* _WORK REQUIRED_: State how many lines of the material below contain the string "majority", treating uppercase and lowercase letters as distinct, and give only the number.

GIVEN RECORDS below:

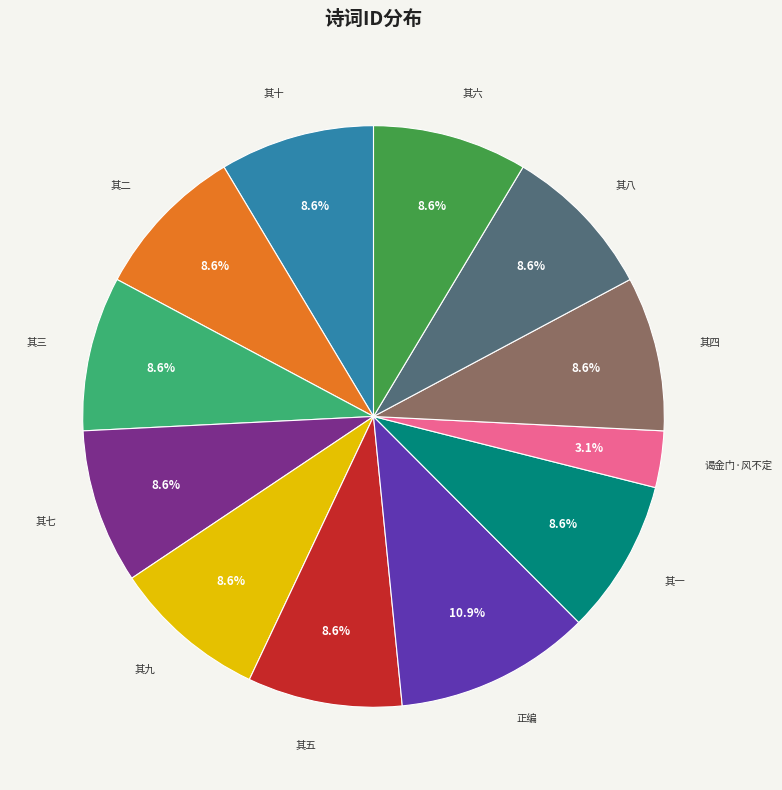

Is there a majority slice in this chart?

No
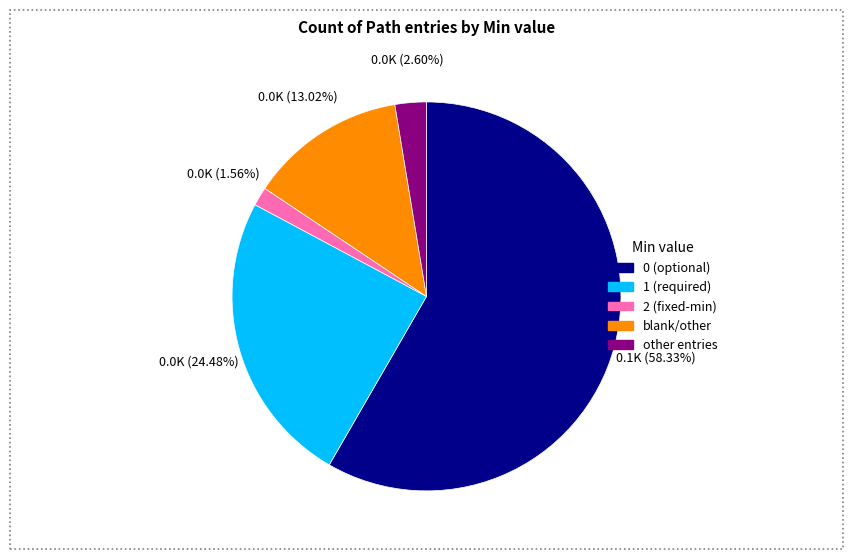

Does any single category account for the majority?

Yes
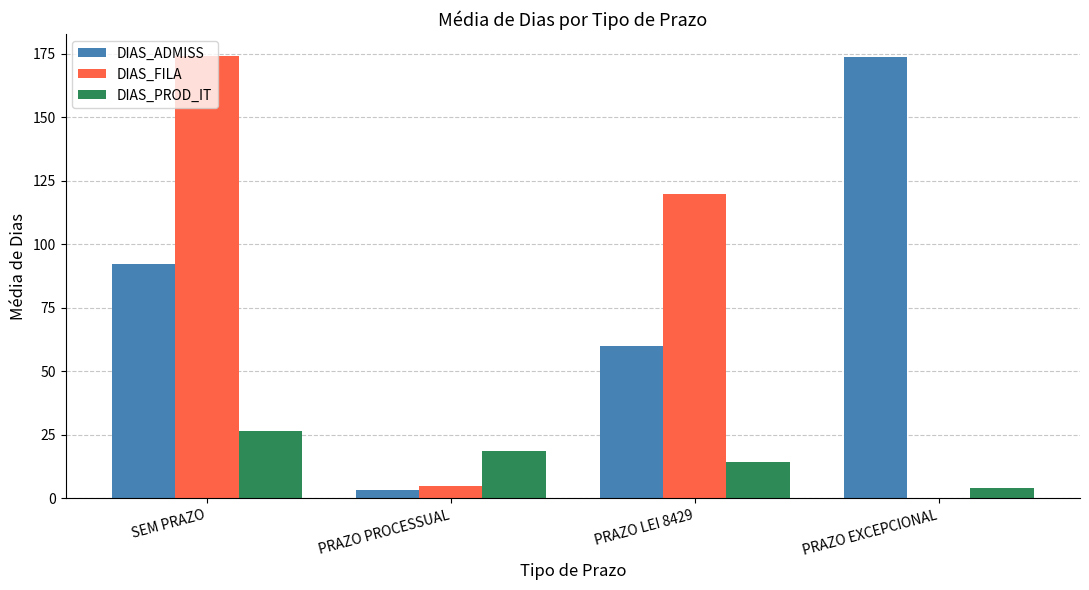

What value does the DIAS_FILA series have at PRAZO LEI 8429?

119.7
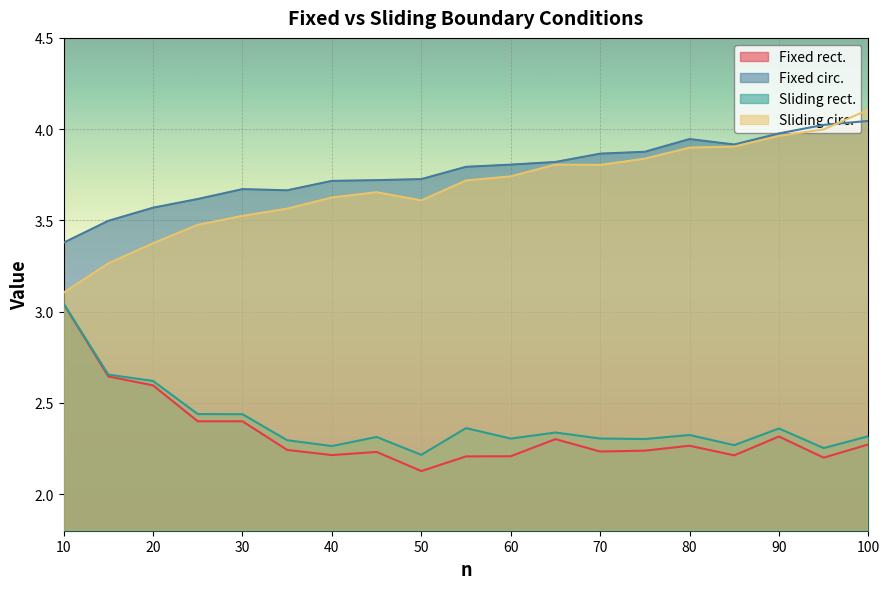

Which series has the largest range (max minus min)?

Sliding circ.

End of GIVEN RECORDS.

* _EXERCISE RESULT_: 2